--- Consegne ---
[1] Secondo il testo sulla filiera agroindustriale italiana, di quanto è cresciuto l'export nel primo trimestre 2016?
[2] Spiega perché, secondo il testo sulla filiera agroindustriale italiana, le imprese nazionali stanno perdendo quote sui mercati globali.
[3] Riproduci il brano del testo sulla filiera agroindustriale italiana da "La piattaforma Agrifood" fino a "Emirati Arabi Uniti)." incluso.

--- Estratto fornito ---

★ ★ ★ ★ ★ ★ ★

Goldstein (Nomisma): dobbiamo affrettare il passo, investendo maggiormente su mercati a più alto tasso di crescita economica come quelli asiatici. Possiamo farcela se riusciamo a combinare la buona reputazione dei nostri prodotti con strutture aziendali che promuovano la crescita accelerata

Con 2 milioni di imprese, 3,8 milioni di addetti, 130 miliardi di euro di valore aggiunto e 47 miliardi di export, la filiera agroindustriale italiana - dai campi agli scaffali considerando anche la meccanica per il Food&Beverage - è un settore chiave per l'economia nazionale, con potenzialità competitive ancora inespresse. La concorrenza estera sempre più agguerrita e organizzata sta però erodendo quote sui mercati globali alle nostre imprese, che scontano la microdimensione e strategie di internazionalizzazione spesso frammentate. L'appeal del Made in Italy agroalimentare sulle tavole straniere è ancora intatto ma la crescita dell'export sta rallentando (+1,7% nel primo trimestre 2016) e questo sposta al 2024 il traguardo dei 50 miliardi di euro di vendite oltreconfine.
La piattaforma Agrifood Monitor, lanciata da Nomisma e CRIF, condensa in un unico strumento dinamico dati di fonti diverse per delineare un quadro di analisi completo, dalla struttura del settore in Italia ai trend sui mercati internazionali, (partendo da due focus sul dairy in Gran Bretagna e sulle tendenze d'acquisto negli Emirati Arabi Uniti).

★ ★ ★ ★ ★ ★ ★

Voci di dati salvate:
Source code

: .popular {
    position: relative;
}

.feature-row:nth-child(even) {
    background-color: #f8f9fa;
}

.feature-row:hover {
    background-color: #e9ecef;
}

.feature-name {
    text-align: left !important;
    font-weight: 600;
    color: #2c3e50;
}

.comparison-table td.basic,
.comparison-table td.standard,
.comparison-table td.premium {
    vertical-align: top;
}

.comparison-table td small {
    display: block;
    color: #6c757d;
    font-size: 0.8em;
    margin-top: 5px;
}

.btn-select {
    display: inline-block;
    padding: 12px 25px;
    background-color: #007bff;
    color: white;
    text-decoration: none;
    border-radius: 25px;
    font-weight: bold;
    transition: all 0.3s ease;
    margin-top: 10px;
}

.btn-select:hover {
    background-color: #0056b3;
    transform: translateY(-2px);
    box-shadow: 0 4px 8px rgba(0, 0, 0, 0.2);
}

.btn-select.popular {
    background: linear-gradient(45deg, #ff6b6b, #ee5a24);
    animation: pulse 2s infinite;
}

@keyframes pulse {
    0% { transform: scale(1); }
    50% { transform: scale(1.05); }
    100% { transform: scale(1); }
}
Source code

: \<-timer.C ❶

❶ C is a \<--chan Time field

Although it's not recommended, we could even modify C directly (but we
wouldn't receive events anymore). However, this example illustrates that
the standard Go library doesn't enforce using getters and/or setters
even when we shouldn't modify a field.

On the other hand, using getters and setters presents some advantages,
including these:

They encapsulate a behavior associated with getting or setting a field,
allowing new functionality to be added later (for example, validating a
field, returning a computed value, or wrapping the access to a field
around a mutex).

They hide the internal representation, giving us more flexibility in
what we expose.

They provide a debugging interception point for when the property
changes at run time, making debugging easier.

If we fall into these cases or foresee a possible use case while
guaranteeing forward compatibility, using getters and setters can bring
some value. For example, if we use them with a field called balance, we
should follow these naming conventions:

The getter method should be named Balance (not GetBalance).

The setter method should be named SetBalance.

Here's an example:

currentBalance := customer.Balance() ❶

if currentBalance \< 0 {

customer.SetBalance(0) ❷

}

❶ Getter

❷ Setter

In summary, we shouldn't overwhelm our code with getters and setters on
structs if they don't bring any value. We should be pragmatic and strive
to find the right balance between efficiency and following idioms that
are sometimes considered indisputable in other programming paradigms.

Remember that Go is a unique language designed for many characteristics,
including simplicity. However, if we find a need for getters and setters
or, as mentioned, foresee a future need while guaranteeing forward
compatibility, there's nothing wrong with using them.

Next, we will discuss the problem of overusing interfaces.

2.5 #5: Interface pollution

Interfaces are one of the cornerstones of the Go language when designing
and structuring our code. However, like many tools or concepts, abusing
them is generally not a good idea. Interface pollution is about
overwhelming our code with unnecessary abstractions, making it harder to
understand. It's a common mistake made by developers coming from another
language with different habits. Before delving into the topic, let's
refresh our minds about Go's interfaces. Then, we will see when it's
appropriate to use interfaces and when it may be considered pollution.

★ ★ ★ ★ ★ ★ ★

--- Soluzioni ---
[1] Dell'1,7%.

[2] La concorrenza estera, sempre più agguerrita e organizzata, erode quote alle imprese italiane. Queste scontano la microdimensione e strategie di internazionalizzazione spesso frammentate.

[3]
La piattaforma Agrifood Monitor, lanciata da Nomisma e CRIF, condensa in un unico strumento dinamico dati di fonti diverse per delineare un quadro di analisi completo, dalla struttura del settore in Italia ai trend sui mercati internazionali, (partendo da due focus sul dairy in Gran Bretagna e sulle tendenze d'acquisto negli Emirati Arabi Uniti).